>> Start
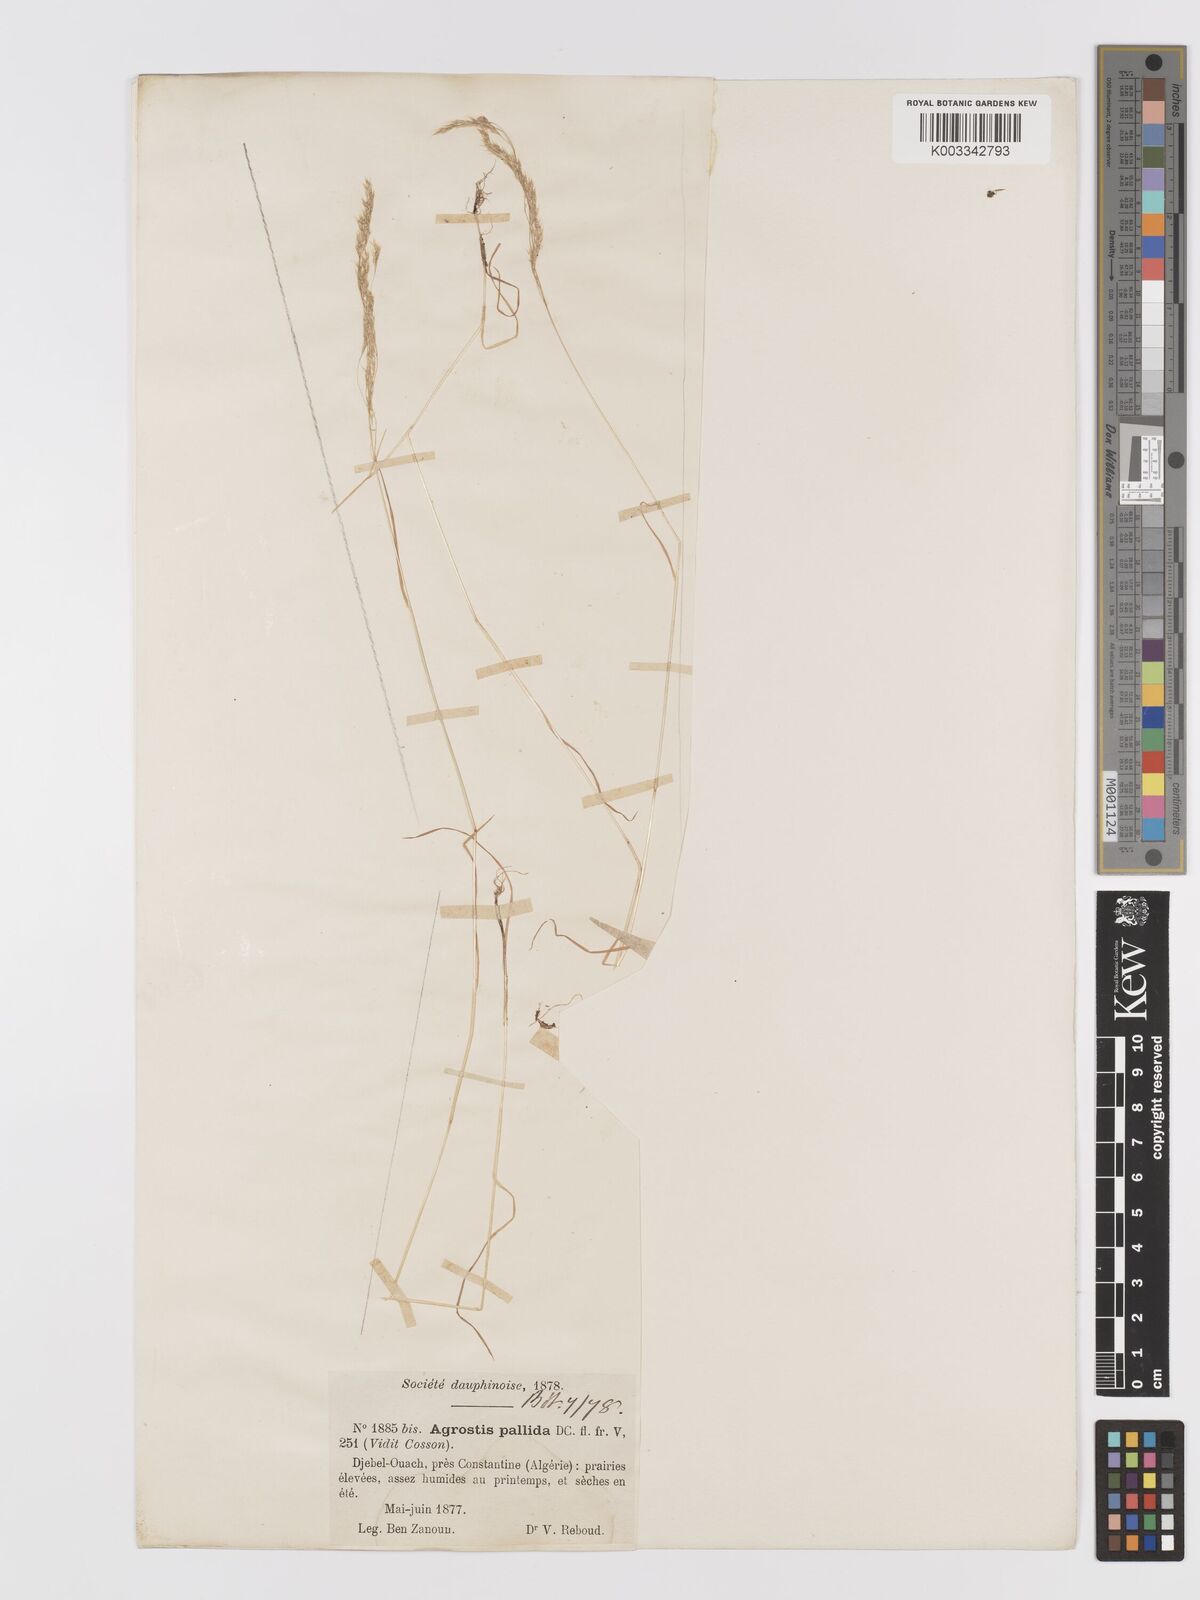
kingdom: Plantae
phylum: Tracheophyta
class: Liliopsida
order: Poales
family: Poaceae
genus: Agrostis
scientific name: Agrostis pourretii
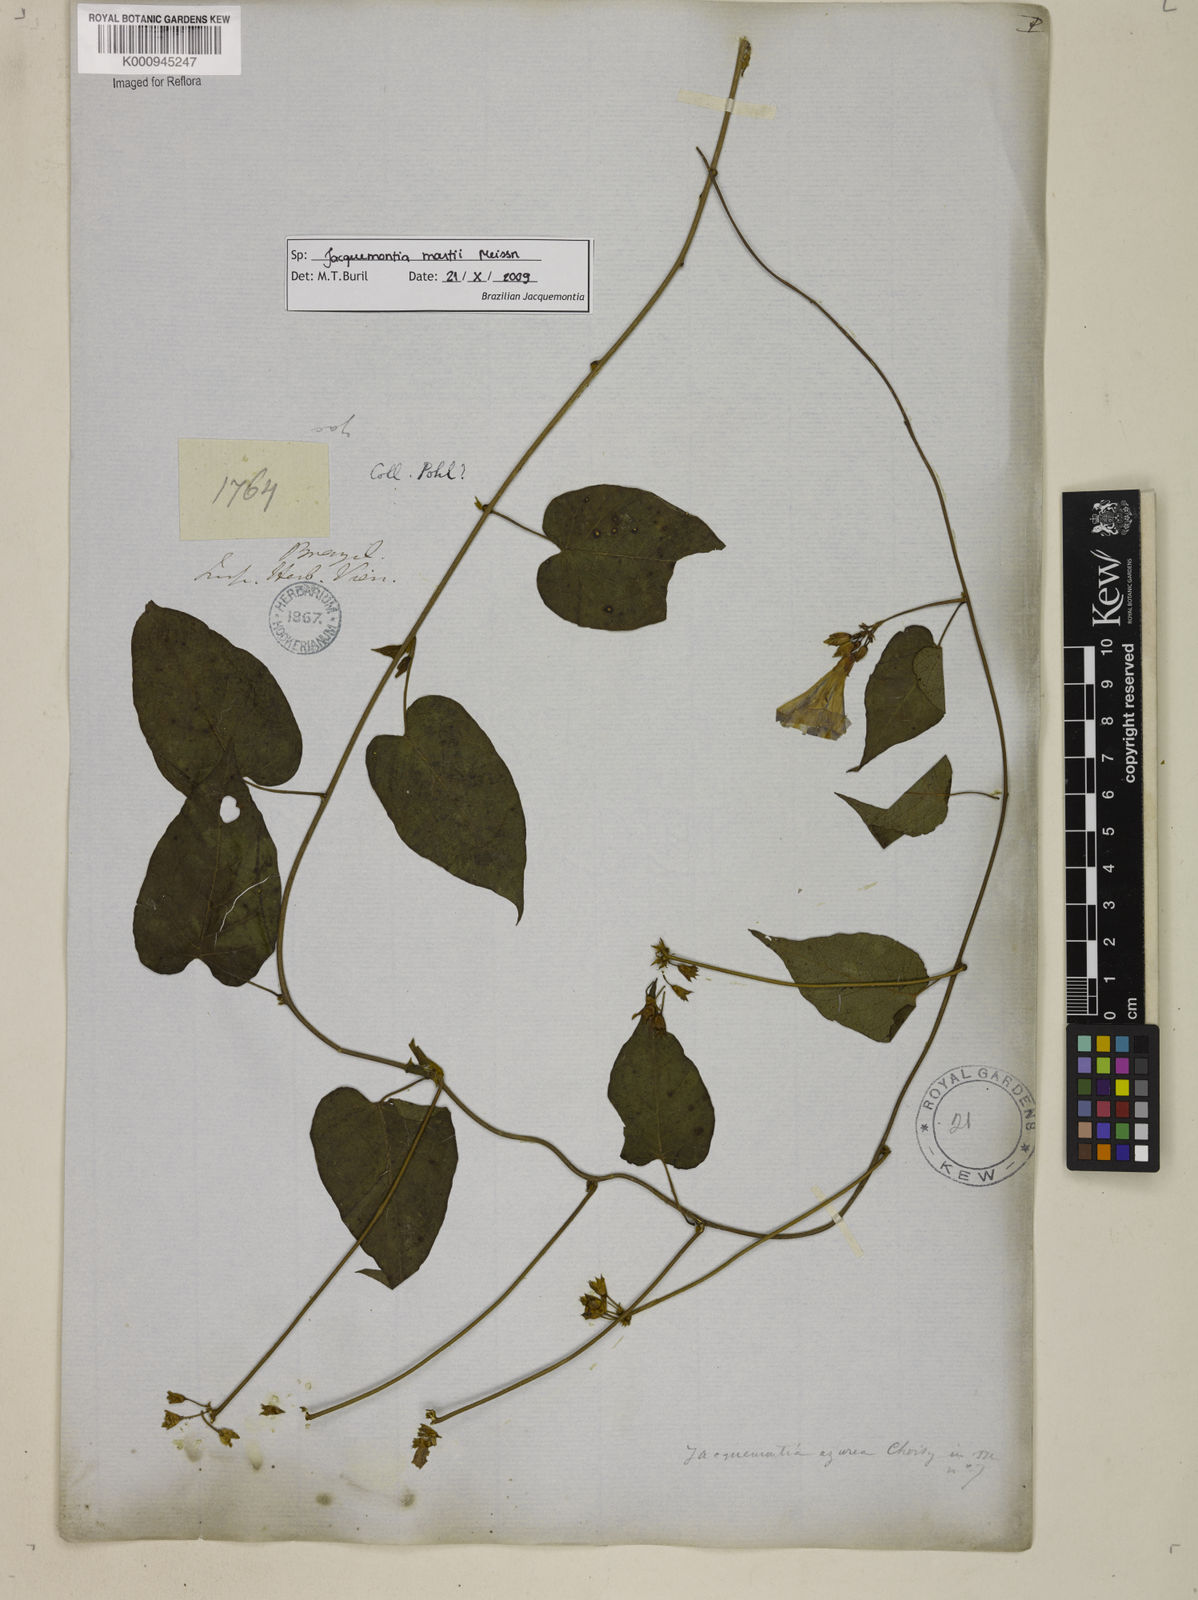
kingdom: Plantae
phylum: Tracheophyta
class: Magnoliopsida
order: Solanales
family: Convolvulaceae
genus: Jacquemontia
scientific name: Jacquemontia martii
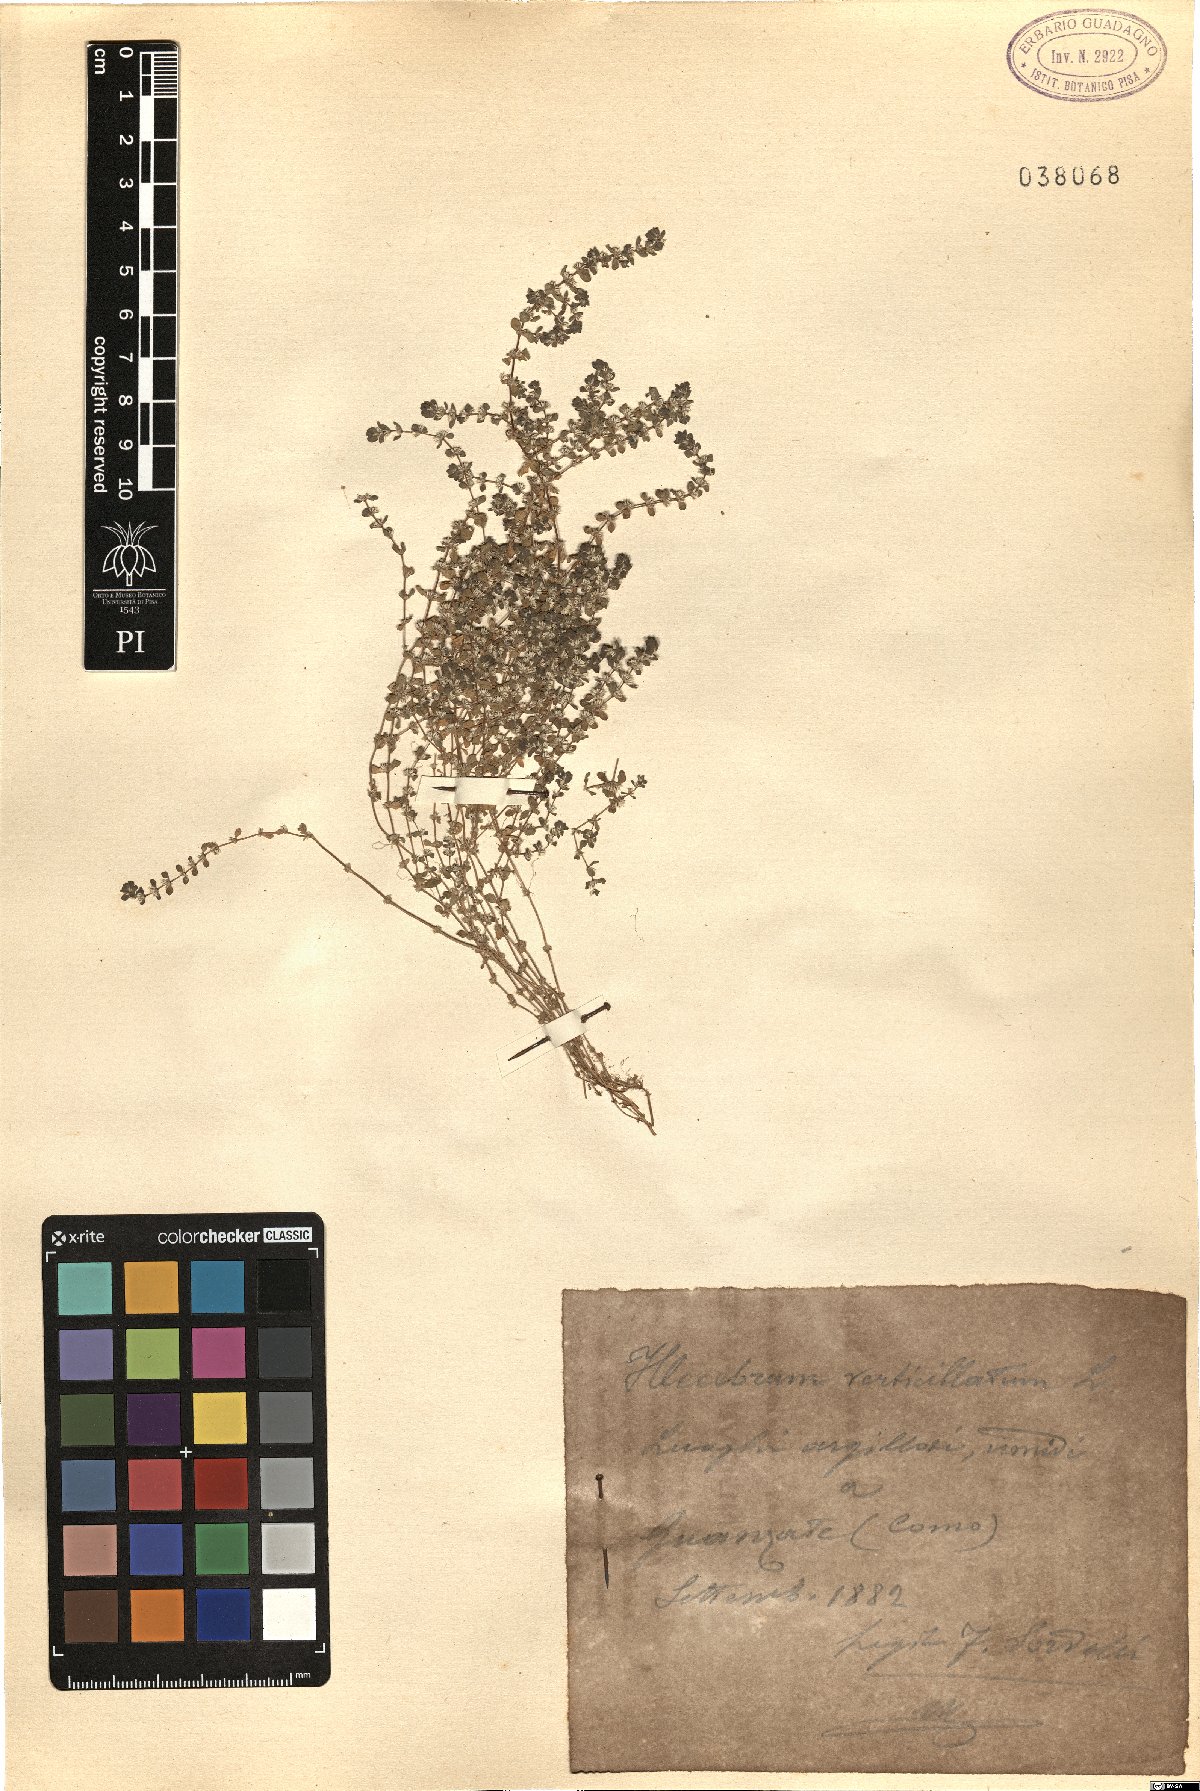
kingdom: Plantae
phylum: Tracheophyta
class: Magnoliopsida
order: Caryophyllales
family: Caryophyllaceae
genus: Illecebrum
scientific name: Illecebrum verticillatum
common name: Coral necklace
>> End
# Written task:
Retype every line of text from the items above word for word, leaving out the pictures.

# Solution for this problem:
kingdom: Plantae
phylum: Tracheophyta
class: Liliopsida
order: Poales
family: Poaceae
genus: Agrostis
scientific name: Agrostis pourretii
kingdom: Plantae
phylum: Tracheophyta
class: Magnoliopsida
order: Solanales
family: Convolvulaceae
genus: Jacquemontia
scientific name: Jacquemontia martii
kingdom: Plantae
phylum: Tracheophyta
class: Magnoliopsida
order: Caryophyllales
family: Caryophyllaceae
genus: Illecebrum
scientific name: Illecebrum verticillatum
common name: Coral necklace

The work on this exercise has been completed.